**Instructions for the task**
Copy the records exactly. Every line must match.

:::

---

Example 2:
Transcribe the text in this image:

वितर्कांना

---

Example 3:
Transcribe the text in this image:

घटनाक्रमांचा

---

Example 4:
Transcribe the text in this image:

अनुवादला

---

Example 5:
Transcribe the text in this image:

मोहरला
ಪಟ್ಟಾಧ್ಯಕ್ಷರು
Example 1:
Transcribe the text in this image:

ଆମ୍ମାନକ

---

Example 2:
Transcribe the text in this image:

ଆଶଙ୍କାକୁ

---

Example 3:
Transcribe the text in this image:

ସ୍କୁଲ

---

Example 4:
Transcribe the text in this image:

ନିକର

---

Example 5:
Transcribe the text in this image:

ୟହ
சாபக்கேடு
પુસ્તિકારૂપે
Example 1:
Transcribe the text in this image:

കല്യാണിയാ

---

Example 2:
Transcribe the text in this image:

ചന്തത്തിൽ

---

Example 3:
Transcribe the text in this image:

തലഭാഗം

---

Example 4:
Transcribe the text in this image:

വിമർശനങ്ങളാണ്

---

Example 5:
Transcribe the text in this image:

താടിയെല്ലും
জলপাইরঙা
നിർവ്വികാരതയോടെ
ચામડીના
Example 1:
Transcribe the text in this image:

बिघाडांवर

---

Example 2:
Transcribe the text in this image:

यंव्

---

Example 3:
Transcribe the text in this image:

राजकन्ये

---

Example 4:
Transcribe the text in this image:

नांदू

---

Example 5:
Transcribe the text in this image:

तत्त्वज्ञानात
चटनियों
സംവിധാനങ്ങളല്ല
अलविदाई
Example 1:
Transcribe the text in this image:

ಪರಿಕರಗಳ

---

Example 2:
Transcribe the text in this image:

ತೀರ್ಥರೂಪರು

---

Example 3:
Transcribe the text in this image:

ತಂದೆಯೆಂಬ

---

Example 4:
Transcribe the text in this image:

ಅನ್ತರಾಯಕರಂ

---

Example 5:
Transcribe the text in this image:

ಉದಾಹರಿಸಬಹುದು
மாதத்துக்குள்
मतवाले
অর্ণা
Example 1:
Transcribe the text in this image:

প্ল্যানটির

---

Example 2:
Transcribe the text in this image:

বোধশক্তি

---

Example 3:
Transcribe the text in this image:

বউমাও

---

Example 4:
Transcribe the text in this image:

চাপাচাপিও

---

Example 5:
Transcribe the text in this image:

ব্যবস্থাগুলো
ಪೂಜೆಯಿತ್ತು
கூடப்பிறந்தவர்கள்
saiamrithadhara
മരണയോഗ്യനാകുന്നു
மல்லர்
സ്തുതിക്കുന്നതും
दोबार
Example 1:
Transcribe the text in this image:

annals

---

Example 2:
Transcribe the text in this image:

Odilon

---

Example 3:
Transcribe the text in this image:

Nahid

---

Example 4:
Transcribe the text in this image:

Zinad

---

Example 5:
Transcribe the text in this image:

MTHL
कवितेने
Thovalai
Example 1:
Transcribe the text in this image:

:::

**Exercise response**
---

Example 2:
Transcribe the text in this image:

वितर्कांना

---

Example 3:
Transcribe the text in this image:

घटनाक्रमांचा

---

Example 4:
Transcribe the text in this image:

अनुवादला

---

Example 5:
Transcribe the text in this image:

मोहरला
ಪಟ್ಟಾಧ್ಯಕ್ಷರು
Example 1:
Transcribe the text in this image:

ଆମ୍ମାନକ

---

Example 2:
Transcribe the text in this image:

ଆଶଙ୍କାକୁ

---

Example 3:
Transcribe the text in this image:

ସ୍କୁଲ

---

Example 4:
Transcribe the text in this image:

ନିକର

---

Example 5:
Transcribe the text in this image:

ୟହ
சாபக்கேடு
પુસ્તિકારૂપે
Example 1:
Transcribe the text in this image:

കല്യാണിയാ

---

Example 2:
Transcribe the text in this image:

ചന്തത്തിൽ

---

Example 3:
Transcribe the text in this image:

തലഭാഗം

---

Example 4:
Transcribe the text in this image:

വിമർശനങ്ങളാണ്

---

Example 5:
Transcribe the text in this image:

താടിയെല്ലും
জলপাইরঙা
നിർവ്വികാരതയോടെ
ચામડીના
Example 1:
Transcribe the text in this image:

बिघाडांवर

---

Example 2:
Transcribe the text in this image:

यंव्

---

Example 3:
Transcribe the text in this image:

राजकन्ये

---

Example 4:
Transcribe the text in this image:

नांदू

---

Example 5:
Transcribe the text in this image:

तत्त्वज्ञानात
चटनियों
സംവിധാനങ്ങളല്ല
अलविदाई
Example 1:
Transcribe the text in this image:

ಪರಿಕರಗಳ

---

Example 2:
Transcribe the text in this image:

ತೀರ್ಥರೂಪರು

---

Example 3:
Transcribe the text in this image:

ತಂದೆಯೆಂಬ

---

Example 4:
Transcribe the text in this image:

ಅನ್ತರಾಯಕರಂ

---

Example 5:
Transcribe the text in this image:

ಉದಾಹರಿಸಬಹುದು
மாதத்துக்குள்
मतवाले
অর্ণা
Example 1:
Transcribe the text in this image:

প্ল্যানটির

---

Example 2:
Transcribe the text in this image:

বোধশক্তি

---

Example 3:
Transcribe the text in this image:

বউমাও

---

Example 4:
Transcribe the text in this image:

চাপাচাপিও

---

Example 5:
Transcribe the text in this image:

ব্যবস্থাগুলো
ಪೂಜೆಯಿತ್ತು
கூடப்பிறந்தவர்கள்
saiamrithadhara
മരണയോഗ്യനാകുന്നു
மல்லர்
സ്തുതിക്കുന്നതും
दोबार
Example 1:
Transcribe the text in this image:

annals

---

Example 2:
Transcribe the text in this image:

Odilon

---

Example 3:
Transcribe the text in this image:

Nahid

---

Example 4:
Transcribe the text in this image:

Zinad

---

Example 5:
Transcribe the text in this image:

MTHL
कवितेने
Thovalai
Example 1:
Transcribe the text in this image:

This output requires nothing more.